A respectable middle class woman in Mossley Hill who had lost a baby of her own adopted another one, only to kill during a spell of insanity.
Early in 1903 Elizabeth Sturgeon, the 36 year old wife of a drapers buyer who lived at 7 Dudley Road, gave birth to a stillborn baby. Devastated by this loss, she sought to adopt one and in June of that year answered an advert in the Liverpool Echo from someone in Litherland looking to take a baby off their hands.
Sturgeon showed great affection for the four month old baby girl who she christened Mabel. In early July she visited her parents in Lincolnshire where she acquired the services of a girl called Alice Porter who returned to Liverpool with her to help as a housekeeper and nanny.
On Tuesday 28th July Sturgeon acted very strangely, taking the unusual step of sending Alice to buy gin for her. She had a lie down and told her husband that she was in a vile temper, then wrote a letter to her parents saying that she was going to have a 'last walk' due to the cruelty of her husband who had tried to strangle her so he could live with a flower girl.
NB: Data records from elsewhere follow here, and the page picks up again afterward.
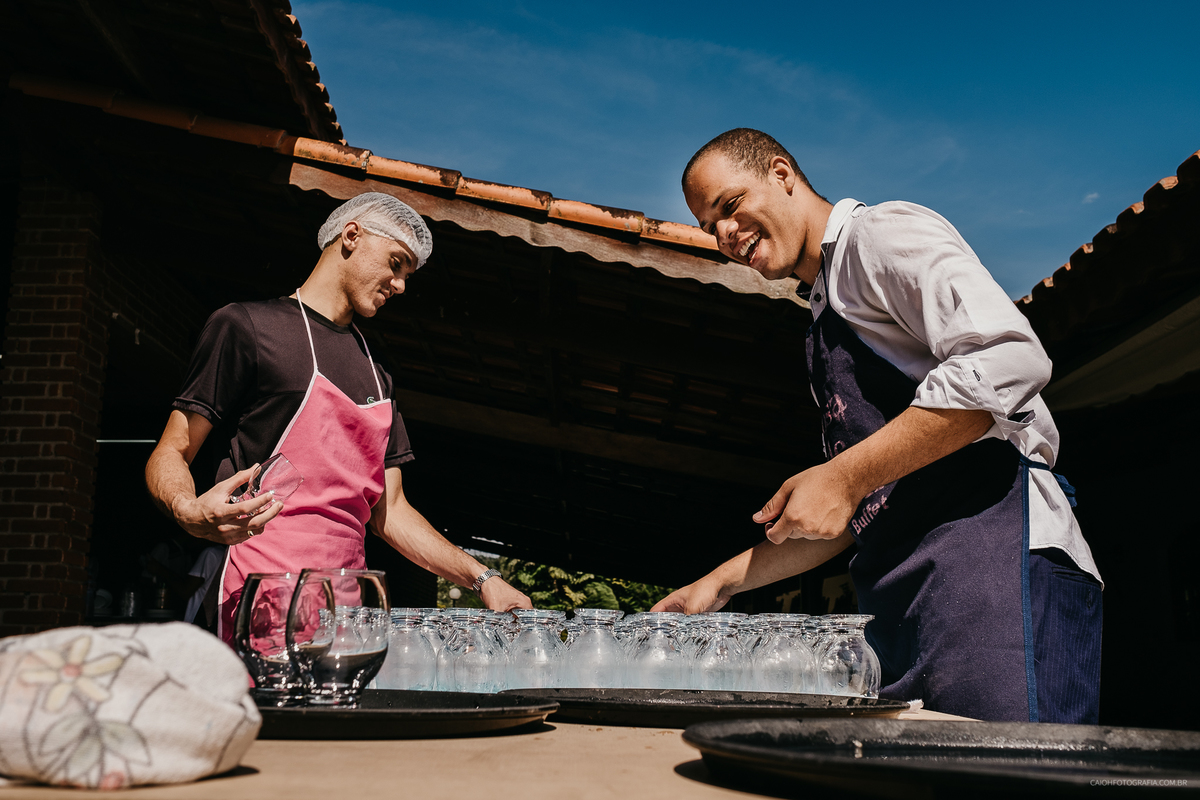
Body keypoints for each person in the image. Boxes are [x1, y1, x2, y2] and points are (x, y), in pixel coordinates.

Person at [653, 128, 1102, 723]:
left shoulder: (878, 236)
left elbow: (1010, 357)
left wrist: (843, 474)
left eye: (729, 206)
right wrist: (718, 583)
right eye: (710, 227)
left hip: (992, 561)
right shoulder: (821, 320)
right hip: (904, 593)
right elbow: (859, 503)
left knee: (1016, 779)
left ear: (782, 174)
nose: (725, 235)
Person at [146, 193, 531, 642]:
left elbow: (391, 510)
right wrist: (186, 508)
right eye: (395, 263)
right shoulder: (248, 326)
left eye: (407, 274)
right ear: (351, 236)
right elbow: (171, 449)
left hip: (344, 610)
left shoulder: (377, 368)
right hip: (258, 589)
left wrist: (483, 578)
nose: (401, 285)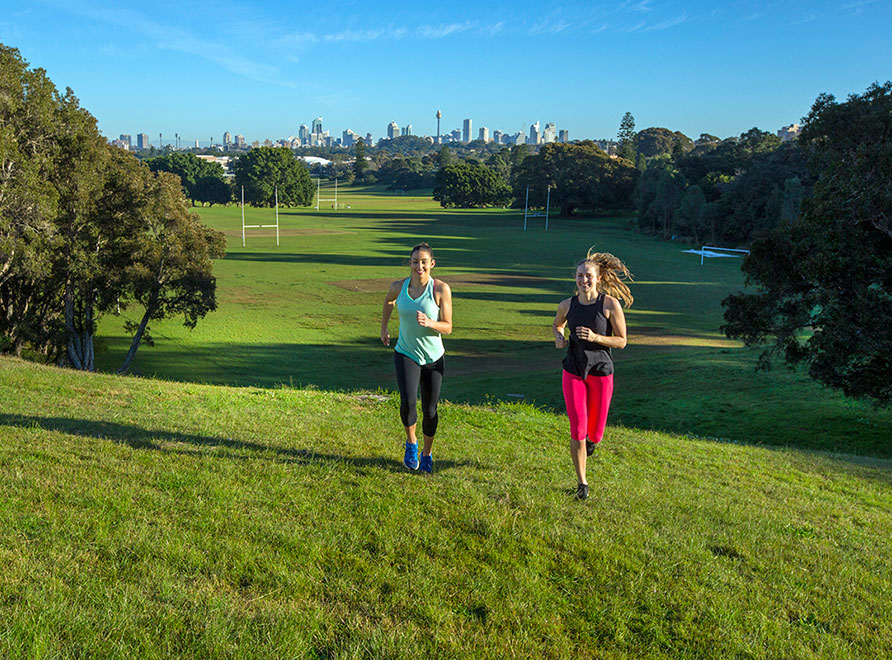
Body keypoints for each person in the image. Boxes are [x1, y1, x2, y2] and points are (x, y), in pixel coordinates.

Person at [552, 250, 633, 500]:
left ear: (598, 279)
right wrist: (558, 336)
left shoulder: (609, 305)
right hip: (573, 370)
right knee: (577, 429)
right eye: (579, 276)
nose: (583, 280)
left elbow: (622, 341)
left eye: (588, 275)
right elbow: (557, 324)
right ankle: (582, 485)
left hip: (601, 372)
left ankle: (591, 443)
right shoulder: (567, 305)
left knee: (595, 432)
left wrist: (597, 337)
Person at [381, 243, 453, 473]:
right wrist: (384, 328)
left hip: (433, 358)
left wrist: (430, 323)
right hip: (406, 352)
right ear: (409, 263)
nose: (419, 266)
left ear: (432, 264)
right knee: (408, 402)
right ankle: (411, 444)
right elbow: (388, 302)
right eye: (414, 261)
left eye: (423, 262)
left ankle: (427, 454)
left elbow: (448, 327)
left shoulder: (441, 289)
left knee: (430, 410)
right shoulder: (398, 287)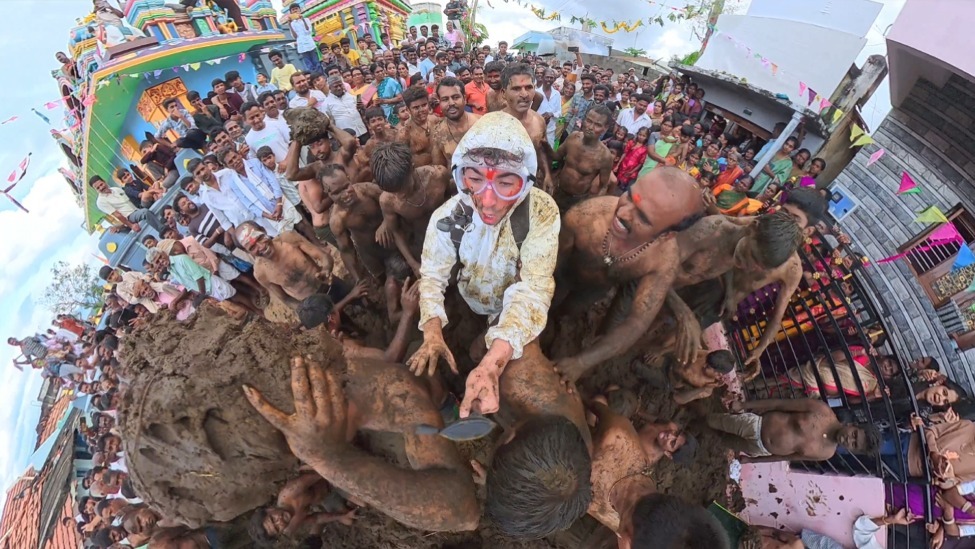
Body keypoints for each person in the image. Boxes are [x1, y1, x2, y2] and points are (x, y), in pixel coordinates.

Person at [409, 112, 560, 422]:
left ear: (526, 181)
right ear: (461, 176)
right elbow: (433, 275)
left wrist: (492, 364)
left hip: (510, 308)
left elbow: (534, 288)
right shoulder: (452, 215)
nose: (488, 201)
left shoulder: (539, 212)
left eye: (506, 183)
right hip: (468, 297)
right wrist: (433, 332)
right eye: (475, 179)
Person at [242, 353, 480, 532]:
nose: (279, 522)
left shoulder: (392, 389)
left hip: (425, 394)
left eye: (298, 445)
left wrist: (329, 461)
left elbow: (464, 513)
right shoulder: (372, 391)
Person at [552, 168, 704, 388]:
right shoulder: (587, 215)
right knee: (552, 299)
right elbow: (550, 262)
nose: (623, 213)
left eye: (642, 216)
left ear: (667, 235)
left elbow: (637, 322)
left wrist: (581, 363)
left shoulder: (662, 261)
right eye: (630, 195)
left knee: (568, 311)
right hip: (561, 272)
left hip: (594, 291)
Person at [587, 390, 698, 532]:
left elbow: (616, 457)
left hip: (613, 443)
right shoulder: (670, 426)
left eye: (672, 442)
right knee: (611, 397)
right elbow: (654, 421)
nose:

Sturgeon took Alice and Mabel out with her at 4pm on a long walk that ended up with them sat under a hedge in a field near Mossley Hill church The baby was crying in a strange fashion and Alice expressed concern to Sturgeon that she may suffocate the child when she put a handkerchief in her mouth to try and stop this. Alice then fell asleep after Mabel had gone quiet, having been given a small drop of rum by Sturgeon.
In the morning, Sturgeon offered Alice a shilling as an inducement to walk across the parapet of a railway bridge. She did so but when halfway across she fell thirty feet, but was lucky to suffer only a sprained ankle. Sturgeon told Alice to remain where she was and she would return the baby home then get help, but she was gone some time. When she did return, she told Alice that a woman was looking after Mabel and when she could find no trace her, reported the baby to the police as missing.
Nobody local had seen anything untoward and after speaking with her husband Bill Sturgeon over the letters his wife had written police arrested her on suspicion of murder on the Wednesday evening. A search of the area where they had last been seen was launched and Mabel's body was found the following morning a few inches underground in a lime pit off Solomon's Lane (where Geoffrey Hughes playing fields now are), her neck covered in stab wounds.
Soon after the body was found, Sturgeon was remanded for a week at the police court. The inquest on 7th August heard evidence that she had been suffering hallucinations and was mentally deranged at the time of the tragedy. The coroner's court being unable to make a ruling on her state of mind, a verdict of wilful murder was returned and she was committed for trial at the assizes,
Sturgeon was well dressed when she appeared at the assizes on 4th December, where the prosecution did not contest the medical evidence that she was insane. Justice Ridley then ordered that she be detained at His Majesty's Pleasure. Remarkably, instructed by her husband, Sturgeon's solicitor made an immediate application for her discharge, stating that the murder took place in about of temporary insanity that was now cured. However this was refused by the Home Secretary and she was removed to Broadmoor. She was released a few years later however and in the 1911 census is shown as living with Bill in Britannia Road, Wallasey.